Charter debate: lessons from Northern Ireland

Brice Dickson was a key speaker at the Seminar in Cork on Saturday. His presentation looked at three things: lessons to be learned from the Bill of Rights debate in Northern Ireland; what quality of relationship might exist between a future charter and a future Bill of Rights; and some concluding thoughts on the challenges it might throw up. He was speaking in a purely personal capacity, and no way reflects the official thinking of the Human Rights Commission.

Note: A summary of day will follow.

By Brice Dickson

Saturday was a good day to hold such an event on the Charter, it being the fourth anniversary of the commencement of the Human Rights Act in the UK.

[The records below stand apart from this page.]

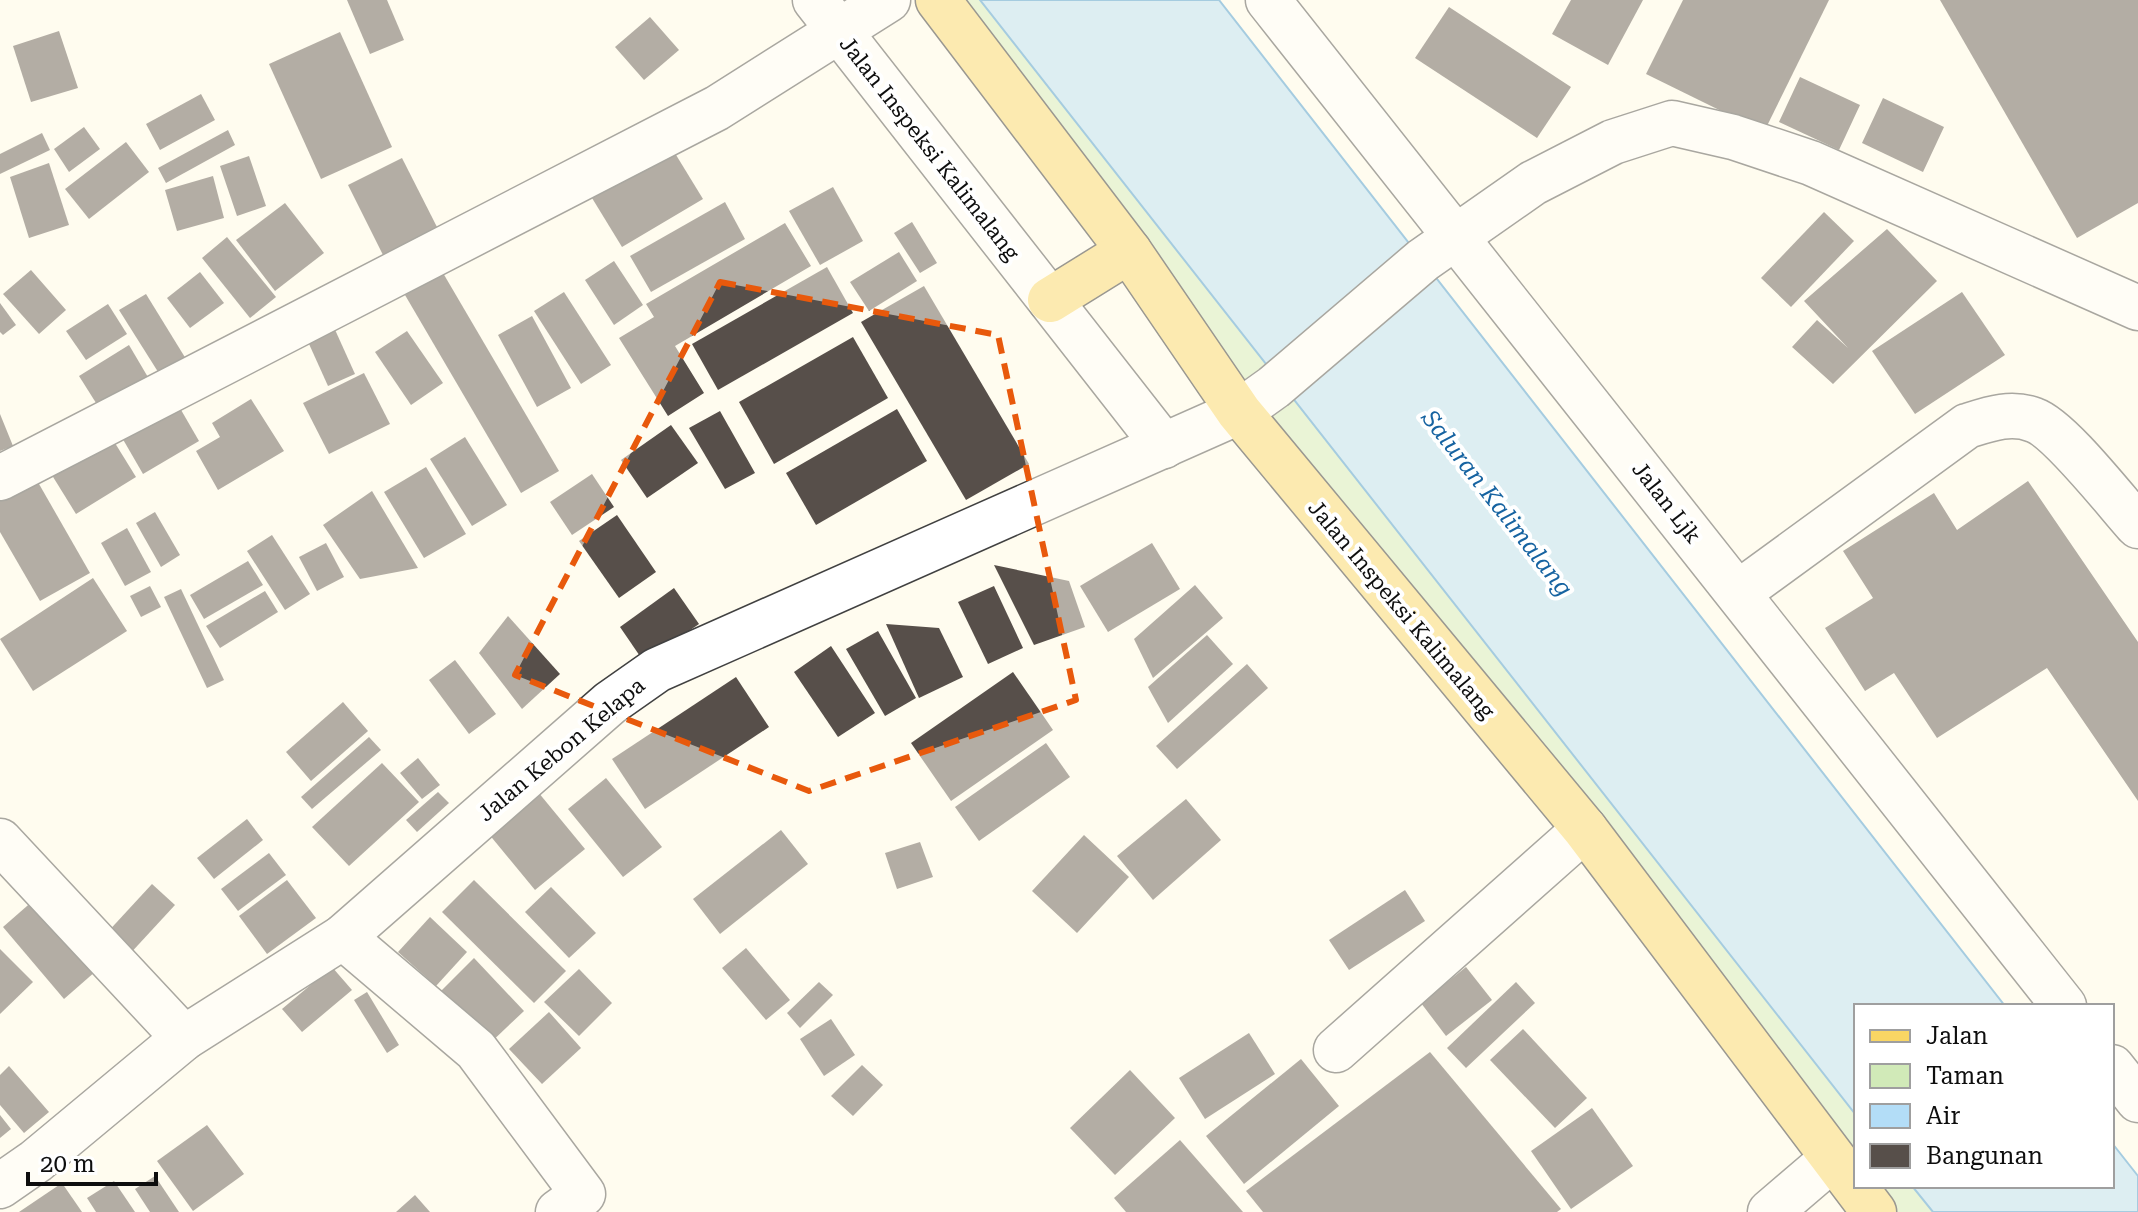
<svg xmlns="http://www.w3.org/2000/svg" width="2138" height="1212" font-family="'Roboto Serif',serif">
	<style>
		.green { fill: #d1eab8 }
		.water { fill: #b3ddf7; stroke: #3992ce; stroke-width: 2 }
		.building { fill: #574f4a }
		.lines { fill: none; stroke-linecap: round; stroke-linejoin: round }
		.minor-casing { stroke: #414141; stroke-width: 47 }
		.major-casing { stroke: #1f1f1f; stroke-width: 47 }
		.minor { stroke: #fff; stroke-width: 44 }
		.major { stroke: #f9d664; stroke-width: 44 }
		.marked { fill: none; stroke: #e8590c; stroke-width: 6; stroke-dasharray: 16 10; stroke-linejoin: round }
		.labels { text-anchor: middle; stroke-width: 8; stroke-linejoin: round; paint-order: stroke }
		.street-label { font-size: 22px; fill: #0e0e0e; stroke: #fff }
		.water-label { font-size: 24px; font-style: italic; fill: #1663a1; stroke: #fff }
	</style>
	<rect width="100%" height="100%" fill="#fffcef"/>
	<polygon class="green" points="938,0 980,0 1856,1115 1856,1186 1912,1186 1933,1212 1874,1212"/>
	<g class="water">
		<polygon points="980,0 1219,0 2005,1006 1856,1006 1856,1115"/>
		<polygon points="2112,1143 2138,1176 2138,1212 1933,1212 1912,1186 2112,1186"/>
	</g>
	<g class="building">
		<polygon points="347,0 387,0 404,40 370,54"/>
		<polygon points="1571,0 1643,0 1608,65 1552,34"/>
		<polygon points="1683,0 1829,0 1764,132 1646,74"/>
		<polygon points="1940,0 2138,0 2138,203 2077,238"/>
		<polygon points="1449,7 1571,87 1537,138 1415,58"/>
		<polygon points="650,17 679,50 644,80 615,47"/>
		<polygon points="59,31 78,88 31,102 13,46"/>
		<polygon points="340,32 392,147 321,179 269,64"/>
		<polygon points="1800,77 1860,105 1839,150 1779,122"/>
		<polygon points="201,94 215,120 160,150 146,124"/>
		<polygon points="1883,98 1944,127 1923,172 1862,143"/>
		<polygon points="84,127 100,149 69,172 54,149"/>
		<polygon points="228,130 235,145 166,183 158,168"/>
		<polygon points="42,133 50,150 0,174 0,154"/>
		<polygon points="126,142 149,172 89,219 65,189"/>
		<polygon points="673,150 703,199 622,247 592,198"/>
		<polygon points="249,156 266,206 237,216 220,166"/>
		<polygon points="402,158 438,229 384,257 348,185"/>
		<polygon points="49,163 69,225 29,238 10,177"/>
		<polygon points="213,176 224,218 177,231 165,190"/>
		<polygon points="833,187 863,241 820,265 789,211"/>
		<polygon points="725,202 745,239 651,292 630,256"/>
		<polygon points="285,203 324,253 275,291 236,240"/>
		<polygon points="1824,212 1854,241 1791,307 1761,278"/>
		<polygon points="912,222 937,263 920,273 894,233"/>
		<polygon points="785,223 811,266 675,346 704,393 668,416 619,338 654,317 646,304"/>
		<polygon points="1887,229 1937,281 1833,384 1792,347 1817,320 1848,348 1804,301"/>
		<polygon points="227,237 276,297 250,318 202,258"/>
		<polygon points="899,252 917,281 869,311 850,282"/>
		<polygon points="614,261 643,305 614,325 585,280"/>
		<polygon points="827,267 853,313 718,390 692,344"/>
		<polygon points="31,270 66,310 39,334 3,294"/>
		<polygon points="200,272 224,303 190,328 167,298"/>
		<polygon points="443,273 559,471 521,493 405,295"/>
		<polygon points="924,286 1029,464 966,500 861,322"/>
		<polygon points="564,292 611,365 581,384 534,311"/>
		<polygon points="1962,292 2005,355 1915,414 1872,351"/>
		<polygon points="146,294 186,359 160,375 119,310"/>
		<polygon points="0,303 16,325 3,335 0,332"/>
		<polygon points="108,304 127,334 86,360 66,331"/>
		<polygon points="327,312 355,374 328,386 300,324"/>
		<polygon points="532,316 571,388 537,407 498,335"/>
		<polygon points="407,331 443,383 411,405 375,352"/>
		<polygon points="853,337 888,398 774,464 739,402"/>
		<polygon points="129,345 152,384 103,414 79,376"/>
		<polygon points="364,373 390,424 329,454 303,403"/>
		<polygon points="173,396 199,441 143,474 117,429"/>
		<polygon points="251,399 284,451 218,490 196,451 220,437 212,423"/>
		<polygon points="897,409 927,461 816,525 786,473"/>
		<polygon points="720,411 755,473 725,489 689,428"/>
		<polygon points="0,414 13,446 0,451"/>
		<polygon points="671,425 698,463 647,498 621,460"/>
		<polygon points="110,435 136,477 76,514 50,472"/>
		<polygon points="465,437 507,505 472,526 430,459"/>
		<polygon points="426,467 466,534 424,558 384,492"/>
		<polygon points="31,470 90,573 40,601 0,532 0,487"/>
		<polygon points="592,474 614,507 572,535 550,502"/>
		<polygon points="2028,481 2138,642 2138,801 2047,668 1937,738 1894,673 1865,691 1825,628 1873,598 1843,551 1934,493 1957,530"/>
		<polygon points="372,491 418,568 360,579 323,525"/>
		<polygon points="155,512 180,555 161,567 136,523"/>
		<polygon points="617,515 656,572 619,598 579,541"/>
		<polygon points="127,528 151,572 125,586 101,543"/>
		<polygon points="272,535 310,594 285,610 247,551"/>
		<polygon points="326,543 344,577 317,591 299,557"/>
		<polygon points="1152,543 1180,589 1108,632 1080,586"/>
		<polygon points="248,561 263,585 204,619 190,595"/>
		<polygon points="994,565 1069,581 1085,627 1034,645"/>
		<polygon points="93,578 127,631 33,691 0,639"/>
		<polygon points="1195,585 1223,618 1153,678 1134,639"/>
		<polygon points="150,586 161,607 141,617 130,596"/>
		<polygon points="994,586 1023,648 988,664 958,602"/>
		<polygon points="674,588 699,624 644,662 620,627"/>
		<polygon points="181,589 224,680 207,688 164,597"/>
		<polygon points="265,591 278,612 220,648 206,626"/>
		<polygon points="508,616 560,674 522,709 479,653"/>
		<polygon points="886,624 939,628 963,677 919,698"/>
		<polygon points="878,631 916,698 885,716 846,649"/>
		<polygon points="1207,635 1233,664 1168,723 1148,687"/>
		<polygon points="831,646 875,713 838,737 794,672"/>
		<polygon points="455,660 496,714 469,734 429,680"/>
		<polygon points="1247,664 1268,688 1177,769 1156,746"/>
		<polygon points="1013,672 1053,730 951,801 911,743"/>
		<polygon points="736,677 769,727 645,809 612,759"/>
		<polygon points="343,702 368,731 311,781 286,752"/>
		<polygon points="369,737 381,750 312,809 301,797"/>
		<polygon points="1046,743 1070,777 979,841 955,807"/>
		<polygon points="418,758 440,785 422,799 400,773"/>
		<polygon points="382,763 419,802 349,866 312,827"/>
		<polygon points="606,778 662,847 623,877 568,809"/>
		<polygon points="438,792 449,803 417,832 406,820"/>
		<polygon points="538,792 585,849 535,890 488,833"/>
		<polygon points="1186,799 1221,840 1153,900 1117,856"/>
		<polygon points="247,819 263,840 214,879 197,858"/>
		<polygon points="781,830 808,864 720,934 693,899"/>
		<polygon points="1084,835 1129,877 1077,933 1032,891"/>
		<polygon points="920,842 933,877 897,889 885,853"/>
		<polygon points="269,853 286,875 238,911 221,889"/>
		<polygon points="287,880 316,918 267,954 239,916"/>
		<polygon points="474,880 566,971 534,1003 442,912"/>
		<polygon points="152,884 175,905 127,957 104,936"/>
		<polygon points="551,887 596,933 569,958 525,912"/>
		<polygon points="1405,890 1425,921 1349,970 1329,940"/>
		<polygon points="35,899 96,971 64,999 3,927"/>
		<polygon points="430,917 467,952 436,986 398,952"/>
		<polygon points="746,948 790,1000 766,1020 722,968"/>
		<polygon points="0,949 33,982 0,1014"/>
		<polygon points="474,958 524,1011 488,1045 439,993"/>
		<polygon points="332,967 352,990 302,1032 282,1009"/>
		<polygon points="1466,967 1492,1000 1446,1036 1421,1003"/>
		<polygon points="579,969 612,1003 579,1036 544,1002"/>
		<polygon points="819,982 833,995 800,1028 787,1013"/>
		<polygon points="1516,982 1535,1003 1466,1068 1447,1048"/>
		<polygon points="367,992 399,1045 387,1053 354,1000"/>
		<polygon points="549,1012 581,1048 542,1084 509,1049"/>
		<polygon points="831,1019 855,1055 824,1076 800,1039"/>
		<polygon points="1523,1029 1587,1098 1555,1128 1490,1060"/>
		<polygon points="1249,1033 1275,1074 1205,1119 1179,1078"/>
		<polygon points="1430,1052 1561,1209 1557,1212 1263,1212 1246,1191"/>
		<polygon points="1301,1059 1339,1106 1244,1184 1206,1136"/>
		<polygon points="862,1065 883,1085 853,1116 831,1096"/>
		<polygon points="9,1066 49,1112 24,1133 0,1105 0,1075"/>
		<polygon points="1130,1070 1175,1118 1115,1175 1070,1128"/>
		<polygon points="1592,1108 1633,1166 1571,1209 1531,1151"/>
		<polygon points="0,1115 11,1129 0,1138"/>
		<polygon points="207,1125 244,1174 193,1211 157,1161"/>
		<polygon points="1180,1140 1243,1212 1126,1212 1114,1198"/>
		<polygon points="155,1176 179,1212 150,1212 135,1189"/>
		<polygon points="114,1181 135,1212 96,1212 87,1198"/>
		<polygon points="62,1183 82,1212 19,1212"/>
		<polygon points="415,1195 430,1212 396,1212"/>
	</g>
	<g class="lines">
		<g class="minor-casing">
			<g id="minor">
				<polyline points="815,0 1164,446"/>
				<polyline points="1268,0 2064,1006"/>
				<polyline points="0,478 717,108 888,0"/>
				<path d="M1738,593L1967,426C1989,419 2011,411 2034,420C2060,429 2117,503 2138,526"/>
				<polyline points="0,841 184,1038"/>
				<polyline points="343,937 476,1050 583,1194 558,1212"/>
				<polyline points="1336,1050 1585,829"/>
				<polyline points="2112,1067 2138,1100"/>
				<polyline points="0,1186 36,1161 184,1038 343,937 610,703 657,670 1239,412 1274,387 1423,260 1533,183 1613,142 1672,123 1733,137 1811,163 2138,308"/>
				<polyline points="1770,1212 1832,1159"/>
			</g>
		</g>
		<g class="major-casing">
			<g id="major">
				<polyline points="938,0 1129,251 1239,412 1585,829 1874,1212"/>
				<polyline points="1050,300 1129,251"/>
			</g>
		</g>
		<use href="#minor" class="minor"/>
		<use href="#major" class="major"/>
	</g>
	<path d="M0 0H2138V1212H0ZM720,282L998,335L1076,700L809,791L515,675Z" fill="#fffcef" fill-opacity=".55" fill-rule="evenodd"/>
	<path class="marked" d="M720,282L998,335L1076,700L809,791L515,675Z"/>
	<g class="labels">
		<g class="street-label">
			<text transform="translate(930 148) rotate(52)" y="8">Jalan Inspeksi Kalimalang</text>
			<text transform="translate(1667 502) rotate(52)" y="8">Jalan Ljk</text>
			<text transform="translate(1402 609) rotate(50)" y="8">Jalan Inspeksi Kalimalang</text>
			<text transform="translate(561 749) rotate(-40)" y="8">Jalan Kebon Kelapa</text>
		</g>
		<g class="water-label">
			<text transform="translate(1497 503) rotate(52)" y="8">Saluran Kalimalang</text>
		</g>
	</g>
	<rect x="1854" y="1004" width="260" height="184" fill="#ffffff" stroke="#9f9f9f" stroke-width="2"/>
	<rect x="1870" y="1030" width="40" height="12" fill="#f9d664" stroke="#9f9f9f" stroke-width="2"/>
	<text x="1926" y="1044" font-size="24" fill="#0e0e0e">Jalan</text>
	<rect x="1870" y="1064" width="40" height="24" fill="#d1eab8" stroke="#9f9f9f" stroke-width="2"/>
	<text x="1926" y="1084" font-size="24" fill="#0e0e0e">Taman</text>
	<rect x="1870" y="1104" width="40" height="24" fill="#b3ddf7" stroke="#9f9f9f" stroke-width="2"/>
	<text x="1926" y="1124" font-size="24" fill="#0e0e0e">Air</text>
	<rect x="1870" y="1144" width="40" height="24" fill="#574f4a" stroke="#9f9f9f" stroke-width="2"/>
	<text x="1926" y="1164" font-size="24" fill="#0e0e0e">Bangunan</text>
	<path d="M28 1172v12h128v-12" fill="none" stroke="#0e0e0e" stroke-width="4"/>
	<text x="40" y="1172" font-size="24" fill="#0e0e0e" stroke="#ffffff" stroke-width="6" paint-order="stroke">20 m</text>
</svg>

I want to focus on two things: (a) the lessons that could be learned for the Charter of Rights process from the Bill of Rights project in Northern Ireland and (b) the potential relationship between the Charter of Rights and the Bill of Rights.

Lessons that could be learned

Do not underestimate the range of interested organisations and individuals who will have views on what should be contained in the Charter of Rights; handling such vies will be a big logistical task;

When the consultation gets going in earnest there will be orchestrated campaigns by particular factions, e.g. on the right to life (the anti-abortion lobby), the right to citizenship, the rights of children, etc.

The politicians and the two governments will be political about the Charter: they will do and say what is politically expedient rather than what is right from a “rights” point of view.